Decentralised pricing and costing is a natural consequence and continuation of the reforms under way in Bulgarian railways, aimed at a more flexible market adaptation and commercialisation.

Shunting operations model

The Shunting Operations Model (SOM) is a new economic information system for decentralised management of shunting activity. This system can be introduced either globally or gradually and partially - on particular line sections and/or for ‘additional’ shunting operations. While SOM is coordinated centrally, it functions in a decentralised way. The Shunting Operations Model is the initial stage of the process for the decentralisation of pricing and costing.

Stations provisionally open for wagon consignments

With a view to the reduction of costs incurred by BDZ, the undertaken actions aim at the reduction of the number of freight trains and the closing-down of stations, which have hitherto accepted wagon consignments. The current ‘centralised’ criterion is based upon the average volume of cargo handled at a particular station, in comparison with the existing possibilities for the provision of trains and shunting operations to service this cargo. The approach of comparing average revenue with average expenses is not sufficiently precise and should therefore be replaced by the decentralised pricing and costing of particular shunting operations along ‘critical’ line sections and for local trains and their shunting.

Regular timetables for freight trains

The wagon consignments from/to stations which are (unconditionally) open for their acceptance, shall be serviced by freight trains (direct, local, shunting), operating in accordance with a regular timetable.

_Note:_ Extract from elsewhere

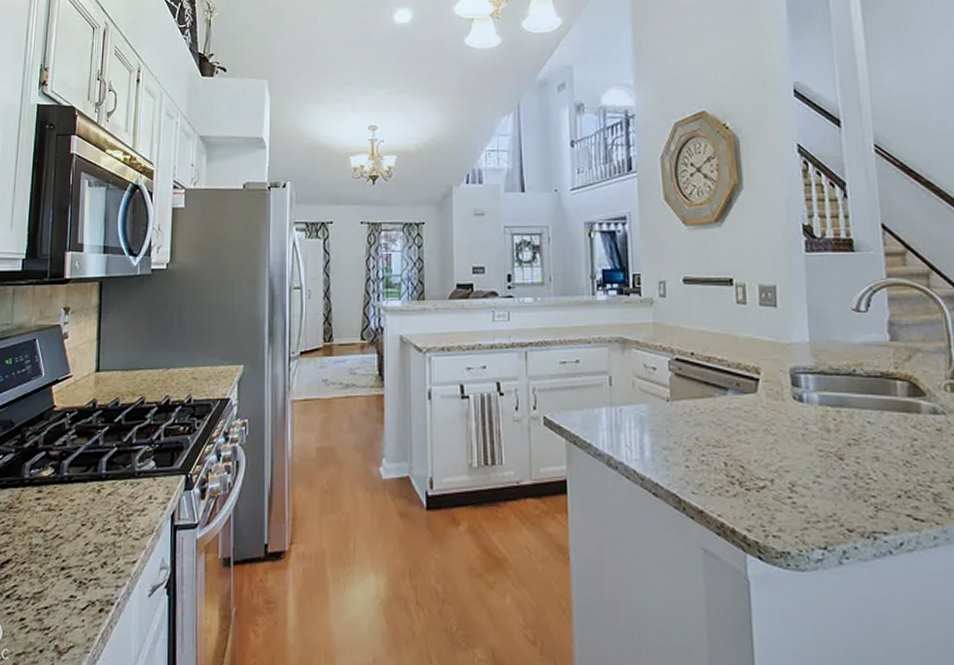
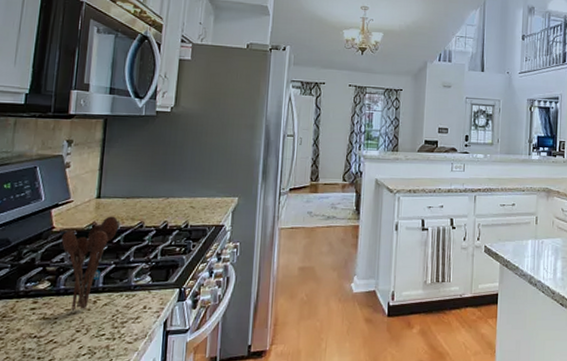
utensil holder: none [63,392,120,501] -> present [61,216,119,310]

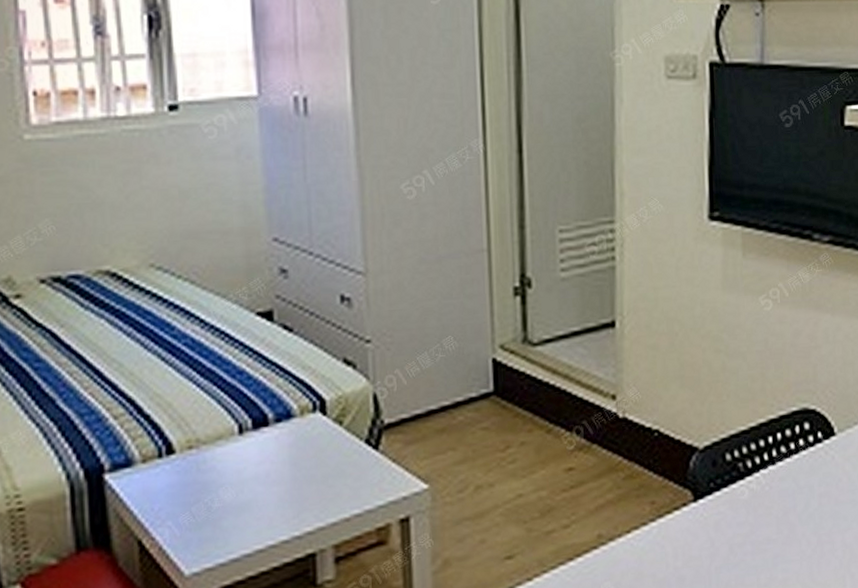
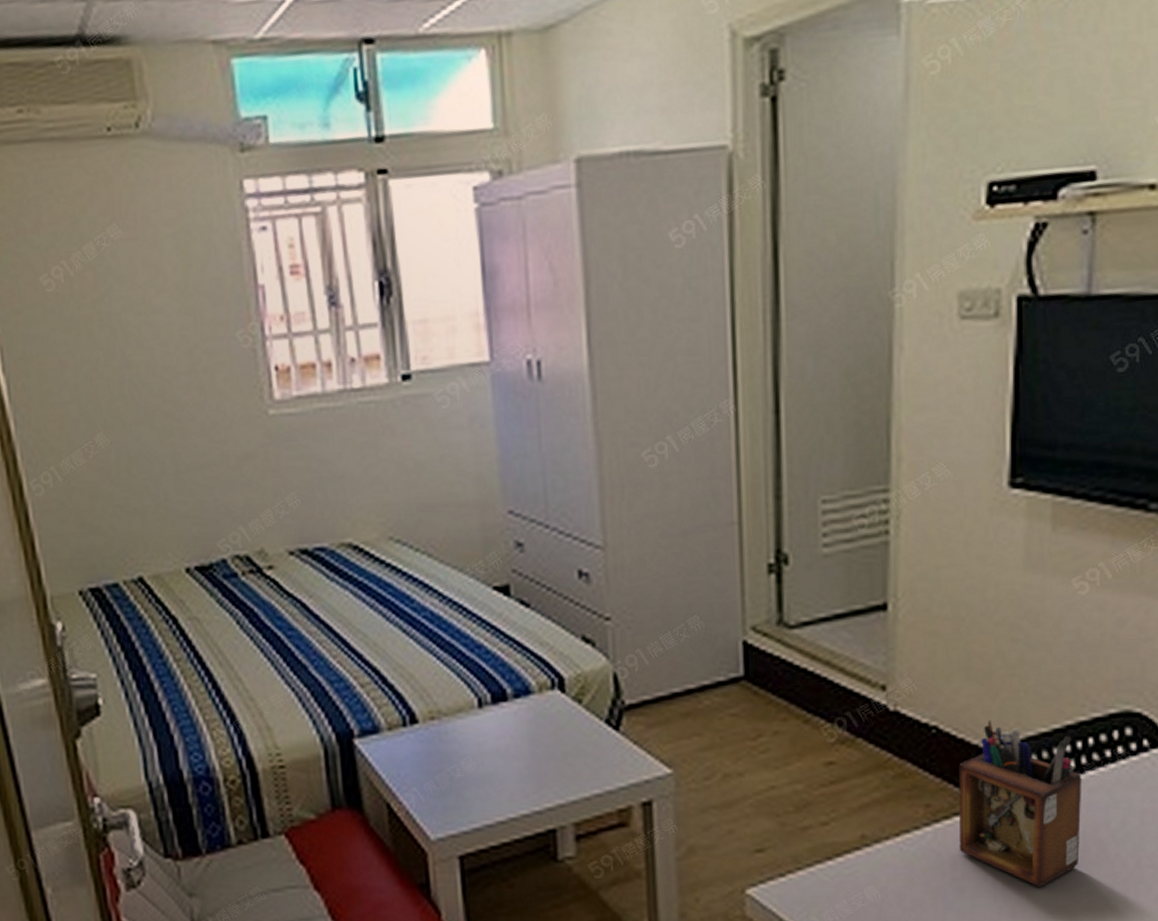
desk organizer: none [677,422,775,570] -> present [958,720,1082,887]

The operational regularity of freight trains with wagon consignments (i.e. ‘fixed’ freight trains, which service these wagon consignments) is considered in four aspects: economic, operational, marketing and ‘grouping’.


In their endeavour to preserve and further develop the traffic of wagon consignments, the railways undertake both operational optimisation measures and targeted pricing measures. For example, the German railway project MORA C (which stands for Market Orientation At Cargo - i.e. for the market orientation in respect to freight) represents a systematic and centrally-coordinated operational optimisation.

Via its shunting operations, the railways come into almost direct contact with their customers. With only few exceptions, the current revenue (or to be more precise - the benefits) from shunting operations remain an unidentified portion of the overall revenue. The analysis of costs for stations shunting operations, shunting and local trains shows that these amount to tens of millions of leva in annual terms.

The introduction of the shunting operations model to cover all shunting operations and local train operations would imply an economically efficient and market-compliant management of revenue and expenditure, incurred by shunting operations. This is a systematically correct approach for the decentralisation of pricing and costing in the railways, because it dynamically clarifies and manages the revenue-cost parameters of particular wagon consignments at the immediate customer level.